ХВАЛИТЬ НЕЛЬЗЯ РУГАТЬ
Революция на языке палиндрома: Блок и Маяковский в поэтических трансформациях.
СПб.: Изд-во ЕУСПб., 2020
Издательство Европейского университета выпустило еще одну книгу в серии «Avant-Garde». В ней две поэмы, обыгрывающие важные тексты ХХ века — «Двенадцать» Блока и «Хорошо» Маяковского. Первая — палиндромическая поэма «Укол Блоку» Бориса Гольдштейна, вторая — «Укор сроку» Александра Кондратова.

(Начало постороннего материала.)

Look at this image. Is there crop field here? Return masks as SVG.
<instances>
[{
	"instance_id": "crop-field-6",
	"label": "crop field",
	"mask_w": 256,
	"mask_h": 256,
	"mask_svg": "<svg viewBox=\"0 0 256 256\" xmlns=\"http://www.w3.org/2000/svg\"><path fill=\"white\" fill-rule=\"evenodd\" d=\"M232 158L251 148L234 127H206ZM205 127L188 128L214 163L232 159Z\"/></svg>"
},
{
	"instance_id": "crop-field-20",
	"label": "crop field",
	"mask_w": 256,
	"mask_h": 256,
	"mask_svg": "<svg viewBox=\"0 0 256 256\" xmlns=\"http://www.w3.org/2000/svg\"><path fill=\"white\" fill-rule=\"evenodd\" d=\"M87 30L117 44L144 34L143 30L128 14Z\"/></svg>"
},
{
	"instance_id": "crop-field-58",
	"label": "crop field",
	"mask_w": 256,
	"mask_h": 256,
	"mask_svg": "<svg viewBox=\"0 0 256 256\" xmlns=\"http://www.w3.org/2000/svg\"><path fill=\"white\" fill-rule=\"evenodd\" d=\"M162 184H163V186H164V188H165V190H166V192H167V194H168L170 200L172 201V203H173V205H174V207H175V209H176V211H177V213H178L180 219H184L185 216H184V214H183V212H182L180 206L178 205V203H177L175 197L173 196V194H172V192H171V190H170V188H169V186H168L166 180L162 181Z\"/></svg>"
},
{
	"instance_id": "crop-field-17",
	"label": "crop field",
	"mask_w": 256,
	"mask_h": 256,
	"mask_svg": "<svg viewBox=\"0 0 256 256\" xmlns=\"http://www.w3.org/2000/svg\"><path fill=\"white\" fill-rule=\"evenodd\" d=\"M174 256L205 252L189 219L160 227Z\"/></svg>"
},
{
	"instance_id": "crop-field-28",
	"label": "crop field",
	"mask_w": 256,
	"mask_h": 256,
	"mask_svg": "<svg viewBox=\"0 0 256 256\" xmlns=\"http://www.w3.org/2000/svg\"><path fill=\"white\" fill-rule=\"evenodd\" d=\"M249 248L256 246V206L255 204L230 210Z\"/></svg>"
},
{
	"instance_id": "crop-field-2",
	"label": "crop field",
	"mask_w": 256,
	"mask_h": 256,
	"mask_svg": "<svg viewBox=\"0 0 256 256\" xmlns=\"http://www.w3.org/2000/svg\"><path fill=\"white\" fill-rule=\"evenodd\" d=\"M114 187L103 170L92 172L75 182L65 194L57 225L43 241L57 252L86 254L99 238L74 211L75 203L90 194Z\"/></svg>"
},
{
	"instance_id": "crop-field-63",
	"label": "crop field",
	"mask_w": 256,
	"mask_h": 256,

Весь материал публикуется с добротным комментарием Антонины Балашовой и подробной историей эволюции палиндрома в русской поэзии в изложении Ивана Чудасова. Как всегда, издательство снабжает книгу богатым иллюстративным материалом.
Чем ценно это издание?
Оно навязывает нам разговор о комбинаторной поэзии.
Начнем с того, что Кондратов и Гольдштейн сами по себе интереснейшие поэты. Один — протоконцептуалист, второй — большой экспериментатор. Можно быть уверенным, что данное издание сослужит им добрую службу — и рано или поздно оба поэта будут полноценно изданы и востребованы.
Скажем также, что строгие формы и тексты с ограничительными условиями находятся сегодня на периферии профессионального любопытства, а в сфере читательского интереса вынесены за пределы и без того сужающегося круга чтения (в лучшем случае они разбираются в приличных школах на уроках риторики или литературы).
Книга показывает, что необходимо взглянуть на палиндром (и на комбинаторную поэзию в целом) заново и под другим углом, что это искусство — и искусство высшего порядка.
Гольдштейн отмечал, что Блок, работая над «Двенадцатью», старался придать поэме мистическое звучание. Это получилось во многом благодаря услышанной «музыке революции» — фольклору, уголовной песенной культуре и жестокому романсу. Но нет предела совершенству, и Гольдштейн решает обыграть блоковскую поэму таким образом, чтобы мистическое звучание (и начертание!) достигло своего апогея.
Лучше всего для этого подходит форма палиндрома — во-первых, как форма максимальной интеллектуальной работы, а во-вторых, как форма с безусловным магическим ореолом. Как вы помните, поэзия начиналась с заговоров и заклинаний: набор рифмующихся слов, преодолевающий инфернальную абракадабру и становящийся чем-то возвышенным и прекрасным. А палиндром — в какой-то мере! — и есть высшая форма эстетического наслаждения и созерцания прекрасного.
Одно дело, когда поэт «серебряного века» пишет гладко, точно и прилично. Другое дело, когда эти же строчки находят иную форму:
Ветер ретив!
Мороз один — и дозором!
Иди —
И буржуя уж руби,
И так окати —
Мором!
Получается вернуться к первобытным инстинктам и одновременно прочувствовать экзистенциальный холодок.
Кондратов работает иначе. Смысловое содержание его «Укора сроку» сведено к минимуму. Важно из поэмы Маяковского выжать максимум звучания, формы и все той же победной «музыки революции». Получается и странней и страшней, и вообще выходит антипоэма, потому как мелодика слов с каждой строфой все больше напоминает какофонию.
«Я — око покоя!»
Не дог он, но годен
престолу. Лот. Серп.
Кремень! Не мерк
и ладен он. Но не дали
рабы бар
и клопики-полки.
И уже издевательским выглядит авторское предуведомление: «Быть может, школьники свободной России — в ту пору, когда исполнится столетний юбилей ВОСР, — будут „проходить“ юбилейный „Укор сроку“, как „проходили“ когда-то поэму „Хорошо!“».
Если вы решите, что все это забавные эксперименты и не более, прочитайте статью Чудасова. В ней он кропотливо, век за веком показывает, как эволюционирует палиндром (и комбинаторная поэзия) в русской литературе: начиная с полонофилов Симеона Полоцкого и Ивана Величковского (XVII век) и заканчивая современными поэтами вроде Германа Лукомникова и Владимира Пальчикова.
После такой книги хочется погрузиться в комбинаторную поэзию. Одних палиндромов становится мало. Пора разбираться с акростихами и омограммами, пустотными текстами и фигурными стихами. Может быть, издательство Европейского университета задумается о подобном сборнике статей?